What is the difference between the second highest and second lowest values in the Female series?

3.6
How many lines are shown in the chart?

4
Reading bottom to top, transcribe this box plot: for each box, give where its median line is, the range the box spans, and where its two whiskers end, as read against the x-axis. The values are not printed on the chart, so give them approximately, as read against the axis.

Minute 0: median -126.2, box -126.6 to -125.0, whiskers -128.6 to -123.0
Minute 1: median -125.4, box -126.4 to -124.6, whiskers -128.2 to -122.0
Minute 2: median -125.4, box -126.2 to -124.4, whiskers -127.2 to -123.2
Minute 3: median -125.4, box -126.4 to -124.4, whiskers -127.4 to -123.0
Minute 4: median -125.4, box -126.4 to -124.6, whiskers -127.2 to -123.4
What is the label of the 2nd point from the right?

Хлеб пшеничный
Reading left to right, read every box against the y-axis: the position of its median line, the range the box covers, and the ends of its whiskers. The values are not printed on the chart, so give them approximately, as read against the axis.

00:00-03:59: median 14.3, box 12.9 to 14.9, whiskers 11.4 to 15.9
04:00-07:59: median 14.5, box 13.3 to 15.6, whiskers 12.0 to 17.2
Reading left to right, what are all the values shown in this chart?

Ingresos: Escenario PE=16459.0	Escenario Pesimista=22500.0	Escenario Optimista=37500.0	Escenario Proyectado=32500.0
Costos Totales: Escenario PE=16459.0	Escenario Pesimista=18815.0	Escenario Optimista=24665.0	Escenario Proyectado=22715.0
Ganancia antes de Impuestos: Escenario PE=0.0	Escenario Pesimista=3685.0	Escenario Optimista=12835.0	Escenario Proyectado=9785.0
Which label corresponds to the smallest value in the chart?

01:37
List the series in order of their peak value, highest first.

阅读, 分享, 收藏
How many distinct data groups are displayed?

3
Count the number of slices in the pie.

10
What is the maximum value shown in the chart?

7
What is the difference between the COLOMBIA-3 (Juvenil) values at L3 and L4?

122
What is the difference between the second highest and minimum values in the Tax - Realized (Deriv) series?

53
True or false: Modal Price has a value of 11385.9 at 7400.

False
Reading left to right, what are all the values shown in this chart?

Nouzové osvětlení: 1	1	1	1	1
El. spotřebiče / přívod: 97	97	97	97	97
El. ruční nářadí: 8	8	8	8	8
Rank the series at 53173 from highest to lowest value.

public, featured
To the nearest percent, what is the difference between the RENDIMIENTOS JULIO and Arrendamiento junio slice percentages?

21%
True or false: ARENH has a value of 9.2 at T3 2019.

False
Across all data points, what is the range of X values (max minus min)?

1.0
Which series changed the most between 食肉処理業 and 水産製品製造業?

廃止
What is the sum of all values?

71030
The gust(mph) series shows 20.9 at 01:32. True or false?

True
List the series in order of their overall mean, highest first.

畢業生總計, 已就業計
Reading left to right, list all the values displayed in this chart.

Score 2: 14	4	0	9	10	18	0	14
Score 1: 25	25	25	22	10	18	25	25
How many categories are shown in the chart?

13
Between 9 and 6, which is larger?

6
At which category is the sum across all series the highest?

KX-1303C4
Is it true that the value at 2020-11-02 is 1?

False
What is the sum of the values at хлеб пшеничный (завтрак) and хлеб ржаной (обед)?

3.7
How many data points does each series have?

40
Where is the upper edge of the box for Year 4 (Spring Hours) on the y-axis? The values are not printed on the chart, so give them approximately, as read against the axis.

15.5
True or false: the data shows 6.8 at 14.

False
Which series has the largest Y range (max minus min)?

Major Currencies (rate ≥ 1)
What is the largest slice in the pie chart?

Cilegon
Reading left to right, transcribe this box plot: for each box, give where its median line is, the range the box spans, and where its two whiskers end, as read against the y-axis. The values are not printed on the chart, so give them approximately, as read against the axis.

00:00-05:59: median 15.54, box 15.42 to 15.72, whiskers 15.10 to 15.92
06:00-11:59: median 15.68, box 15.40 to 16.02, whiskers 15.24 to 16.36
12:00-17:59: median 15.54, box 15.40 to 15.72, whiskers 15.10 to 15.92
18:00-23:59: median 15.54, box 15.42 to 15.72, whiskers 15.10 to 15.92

§ §

PROBLEM DETAILS
Return every line of the data above, from first to last, with nothing altered.

WRITTEN SOLUTION
What is the difference between the second highest and second lowest values in the Female series?

3.6
How many lines are shown in the chart?

4
Reading bottom to top, transcribe this box plot: for each box, give where its median line is, the range the box spans, and where its two whiskers end, as read against the x-axis. The values are not printed on the chart, so give them approximately, as read against the axis.

Minute 0: median -126.2, box -126.6 to -125.0, whiskers -128.6 to -123.0
Minute 1: median -125.4, box -126.4 to -124.6, whiskers -128.2 to -122.0
Minute 2: median -125.4, box -126.2 to -124.4, whiskers -127.2 to -123.2
Minute 3: median -125.4, box -126.4 to -124.4, whiskers -127.4 to -123.0
Minute 4: median -125.4, box -126.4 to -124.6, whiskers -127.2 to -123.4
What is the label of the 2nd point from the right?

Хлеб пшеничный
Reading left to right, read every box against the y-axis: the position of its median line, the range the box covers, and the ends of its whiskers. The values are not printed on the chart, so give them approximately, as read against the axis.

00:00-03:59: median 14.3, box 12.9 to 14.9, whiskers 11.4 to 15.9
04:00-07:59: median 14.5, box 13.3 to 15.6, whiskers 12.0 to 17.2
Reading left to right, what are all the values shown in this chart?

Ingresos: Escenario PE=16459.0	Escenario Pesimista=22500.0	Escenario Optimista=37500.0	Escenario Proyectado=32500.0
Costos Totales: Escenario PE=16459.0	Escenario Pesimista=18815.0	Escenario Optimista=24665.0	Escenario Proyectado=22715.0
Ganancia antes de Impuestos: Escenario PE=0.0	Escenario Pesimista=3685.0	Escenario Optimista=12835.0	Escenario Proyectado=9785.0
Which label corresponds to the smallest value in the chart?

01:37
List the series in order of their peak value, highest first.

阅读, 分享, 收藏
How many distinct data groups are displayed?

3
Count the number of slices in the pie.

10
What is the maximum value shown in the chart?

7
What is the difference between the COLOMBIA-3 (Juvenil) values at L3 and L4?

122
What is the difference between the second highest and minimum values in the Tax - Realized (Deriv) series?

53
True or false: Modal Price has a value of 11385.9 at 7400.

False
Reading left to right, what are all the values shown in this chart?

Nouzové osvětlení: 1	1	1	1	1
El. spotřebiče / přívod: 97	97	97	97	97
El. ruční nářadí: 8	8	8	8	8
Rank the series at 53173 from highest to lowest value.

public, featured
To the nearest percent, what is the difference between the RENDIMIENTOS JULIO and Arrendamiento junio slice percentages?

21%
True or false: ARENH has a value of 9.2 at T3 2019.

False
Across all data points, what is the range of X values (max minus min)?

1.0
Which series changed the most between 食肉処理業 and 水産製品製造業?

廃止
What is the sum of all values?

71030
The gust(mph) series shows 20.9 at 01:32. True or false?

True
List the series in order of their overall mean, highest first.

畢業生總計, 已就業計
Reading left to right, list all the values displayed in this chart.

Score 2: 14	4	0	9	10	18	0	14
Score 1: 25	25	25	22	10	18	25	25
How many categories are shown in the chart?

13
Between 9 and 6, which is larger?

6
At which category is the sum across all series the highest?

KX-1303C4
Is it true that the value at 2020-11-02 is 1?

False
What is the sum of the values at хлеб пшеничный (завтрак) and хлеб ржаной (обед)?

3.7
How many data points does each series have?

40
Where is the upper edge of the box for Year 4 (Spring Hours) on the y-axis? The values are not printed on the chart, so give them approximately, as read against the axis.

15.5
True or false: the data shows 6.8 at 14.

False
Which series has the largest Y range (max minus min)?

Major Currencies (rate ≥ 1)
What is the largest slice in the pie chart?

Cilegon
Reading left to right, transcribe this box plot: for each box, give where its median line is, the range the box spans, and where its two whiskers end, as read against the y-axis. The values are not printed on the chart, so give them approximately, as read against the axis.

00:00-05:59: median 15.54, box 15.42 to 15.72, whiskers 15.10 to 15.92
06:00-11:59: median 15.68, box 15.40 to 16.02, whiskers 15.24 to 16.36
12:00-17:59: median 15.54, box 15.40 to 15.72, whiskers 15.10 to 15.92
18:00-23:59: median 15.54, box 15.42 to 15.72, whiskers 15.10 to 15.92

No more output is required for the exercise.